Magnum Innominandum ends with the death of the protagonist and an unspecified but presumably sinister end for her lover. I used a flashback device in that one too, to signal that this wasn't going to have a happy ending, but I wasn't as direct about it. Both because the nature of the story makes it hard to be specific (I am not sure myself exactly what happened to Ruth!) and because this one was written for Erotic Horror so I presume readers aren't going to be shocked by lack of a HEA.

Stringed Instrument involves the unexpected death of a likeable side character. I didn't foreshadow this at all, because the surprise of it was part of the story and I needed readers to feel something of that shock. If she had been a more central character I'd probably have looked for a different way to handle this.

Red Scarf is a story where the protagonist hires a friend for sex, catches feelings, thinks they're going to end up together, and gets an unpleasant surprise when the friend doesn't want the same thing. Again, this is one where the narrator being blindsided by her mistaken expectation was part of what I wanted readers to feel; I wanted to tell a story about how sometimes you don't get what you wanted and perhaps that's not the end of the world and not the other person's fault.

Although I never categorised or tagged it as a romance story, I knew some readers were going to mistake the premise for a romance (as does the narrator) and weren't going to be happy with the let-down.
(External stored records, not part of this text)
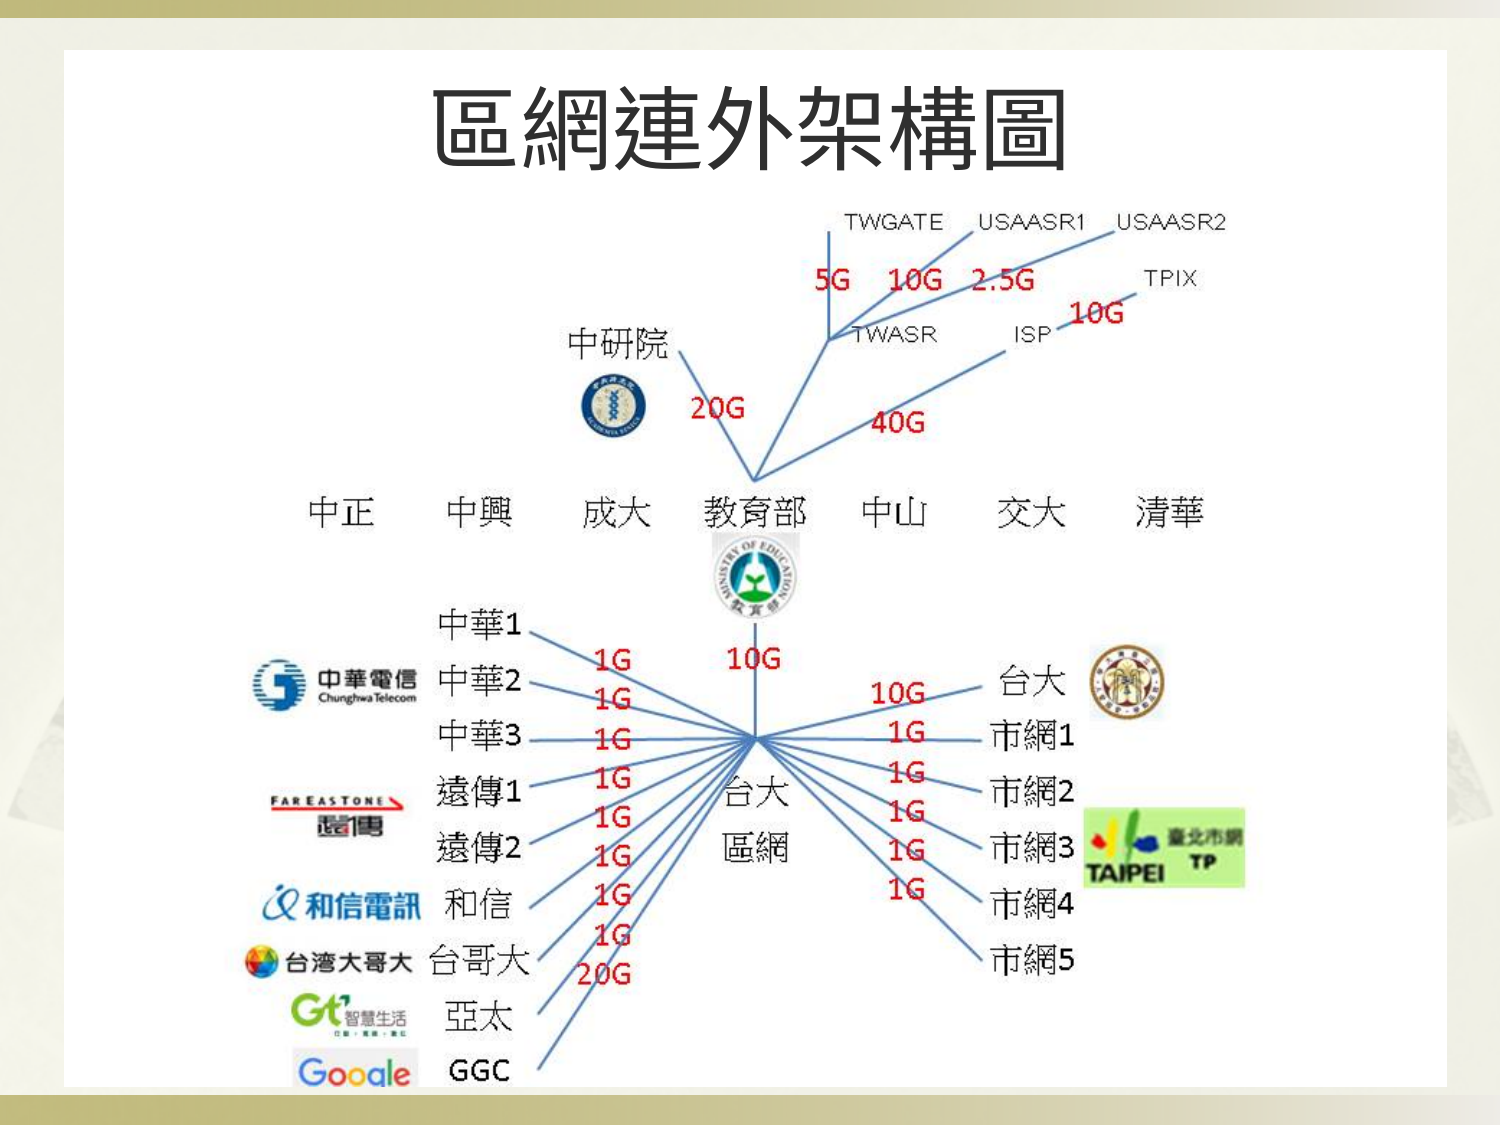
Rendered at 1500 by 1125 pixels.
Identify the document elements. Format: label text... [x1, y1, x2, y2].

picture [64, 49, 1448, 1088]
title 區網連外架構圖 [75, 45, 1425, 49]
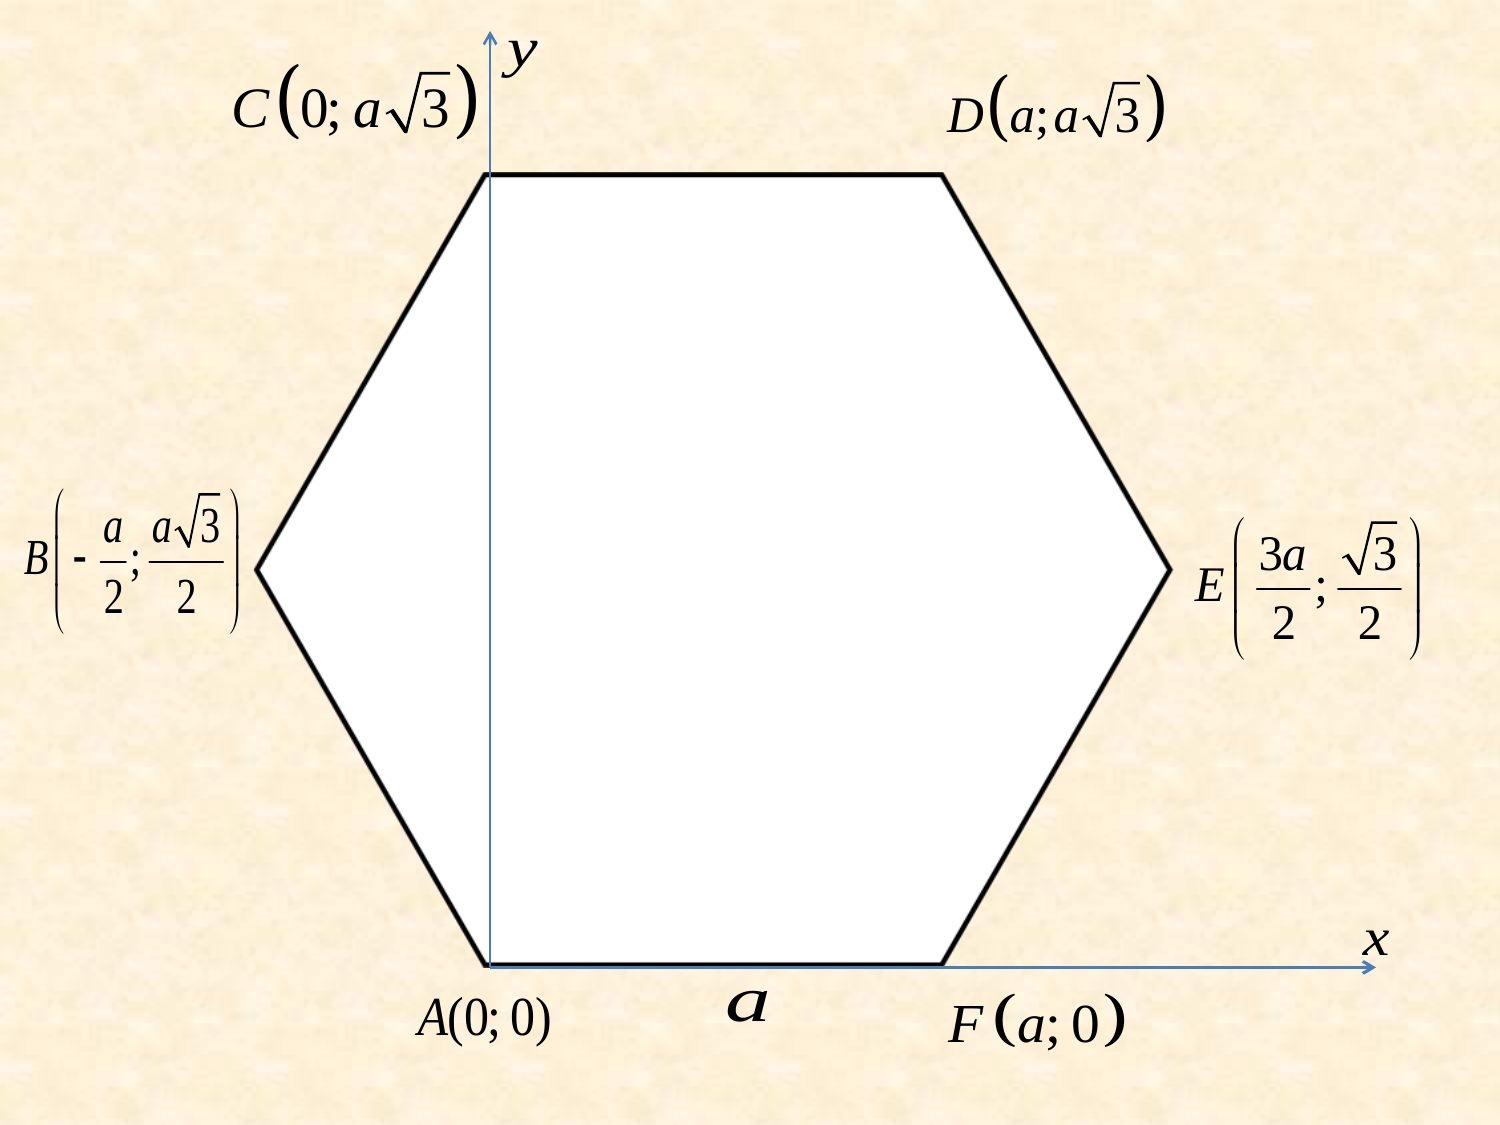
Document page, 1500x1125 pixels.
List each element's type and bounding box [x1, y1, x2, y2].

picture [0, 0, 1500, 1125]
text_box [17, 30, 1435, 1071]
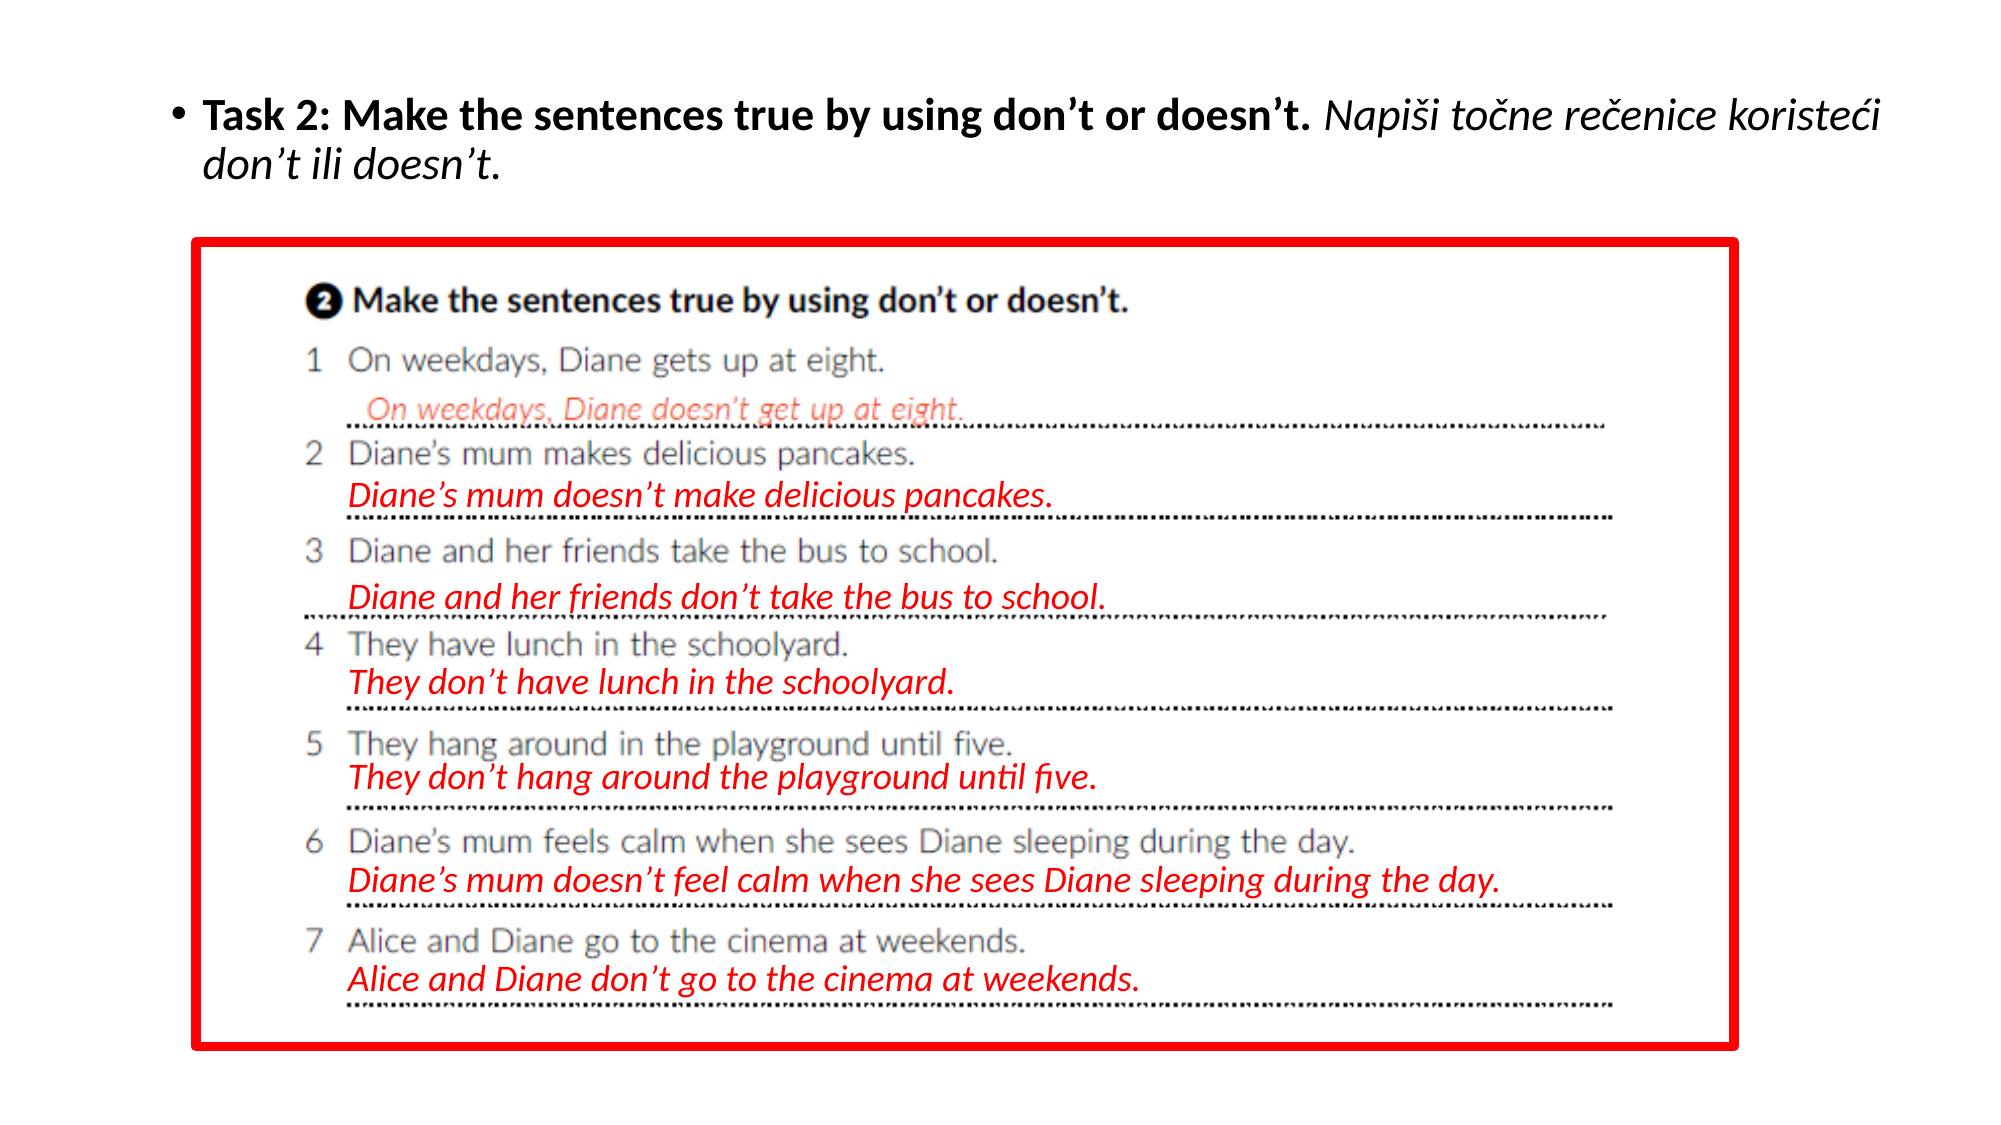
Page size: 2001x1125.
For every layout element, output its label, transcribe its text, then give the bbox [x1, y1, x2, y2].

list Task 2: Make the sentences true by using don’t or doesn’t. Napiši točne rečenice koristeći don’t ili doesn’t. [155, 83, 1947, 199]
picture [200, 246, 1730, 1042]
In the words of Lord Farqad, that was a sacrifice I was willing to make in order to tell the story I wanted. A break-up is not as bad as a death, and for people who read closely and didn't assume the narrator was infallible, it was possible to see this coming, though I think that's likely a minority of readers.

I guess the TLDR is: I'm willing to make readers sad when the story calls for it, but I try to be deliberate about when and how I do that, and not to do it gratuitously. Aside from anything else, if you're constantly hitting readers with shock and tragedy, they're just going to switch off and avoid developing sympathy for characters, and then it's impossible to get them invested in the story. (Or at least that's how things like Game of Thrones lose me.)
 
For younger readers (i.e. for children's stories), it's healthy to give them occasional tragic moments (if only to prepare them for life). My first exposure to tragedy in a story (and I guess other older people here have the same experience) was the death of Bambi's mother in the Disney movie. JK Rowling explains how she was intent on including tragic deaths in the Harry Potter stories, for that reason.

I remember, as a young child, seeing a bittersweet teleplay based on the "The Shop Around the Corner" (badly remade as "You've Got Mail"), where, out of shame, neither protagonist finds out the true identity of the other, and there is no closure. That left me such a strong sense of the tragedy of a missed opportunity that I've never forgotten it, and it's affected my life choices ever since.
 
So I've been wondering for a while: if you're writing a story with a tragic ending, do you owe your readers a warning? "Owe" isn't the right word, because clearly that's a "no," but would you do it to avoid pissing your readers off?
The most tragic of my stories has a clear warning: Life and Death of the She-Wolf. It even begins with the She-Wolf's ghost in her burial mound. She dies.
 
A couple of years ago I test-wrote a tragic element in one story (series), but couldn't bear to part with the character, nor take on the angst that would permeate the suddenly-formerly joyous and carefree cast of clowns. So I put her in the hospital in a knife's edge situation, and let the troupe have fun and visit her in recovery to relate their antics and entertain hospital staff.

It's how I feel about some Tom Hanks movies, like Forrest Gump and Cast Away, romantic tragedies where the protagonist is handed an emotionally-crushing fate he did not deserve. Yes, they're designed to be heart-wrenchers, but life is tough enough to want to be manipulated that way, and I certainly didn't find it either cathartic or satisfying - just troubling.

So, not for me. Rainbows and pink unicorns live in my keyboard.